Specify to exclude system functions.

No

--include-information-schema

When --all-schemas is specified, include the database's Information Schema in catalog collection (ignored if --all-schemas is not specified).

No

--jdbc-property

JDBC driver properties to pass through to driver connection, as name=value pair. Use the parameter multiple times for multiple properties. For example, --jdbc-property property1=value1--jdbc-property property2=value2

Note: by default the collector uses authentication=ActiveDirectoryServicePrincipal, and encrypt=true

No

--sample-string-values

Enable sampling and storage of sample values for columns with string values.

Note: Only applies if Enable column statistics collection is turned on.

No

--target-sample-size 

To control the number of rows sampled for computation of column statistics and string-value histograms.

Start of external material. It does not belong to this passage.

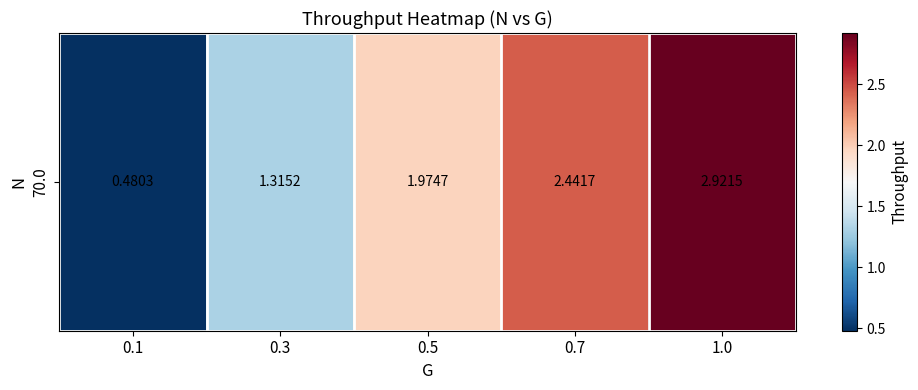

How many data points does each series have?

5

For example, to sample 1000 rows, set the parameter as: --target-sample-size=1000. Default is 100000.

Note: Only applies if Enable column statistics collection is turned on.

 No



Common troubleshooting tasks

  • A list of common issues and problems encountered when running the collectors is available here.

Automating updates to your metadata catalog

Maintaining an up-to-date metadata catalog is crucial and can be achieved by employing Azure Pipelines, CircleCI, or any automation tool of your preference to execute the catalog collector regularly.

There are two primary strategies for setting up the collector run times:

  • Scheduled: You can configure the collector according to the anticipated frequency of metadata changes in your data source and the business need to access updated metadata. It's necessary to account for the completion time of the collector run (which depends on the size of the source) and the time required to load the collector's output into your catalog. This could be for instance daily or weekly. We recommend scheduling the collector run during off-peak times for optimal performance.

  • Event-triggered: If you have set up automations that refresh the data in a source technology, you can set up the collector to execute whenever the upstream jobs are completed successfully. For example, if you're using Airflow, Github actions, dbt, etc., you can configure the collector to automatically run and keep your catalog updated following modifications to your data sources.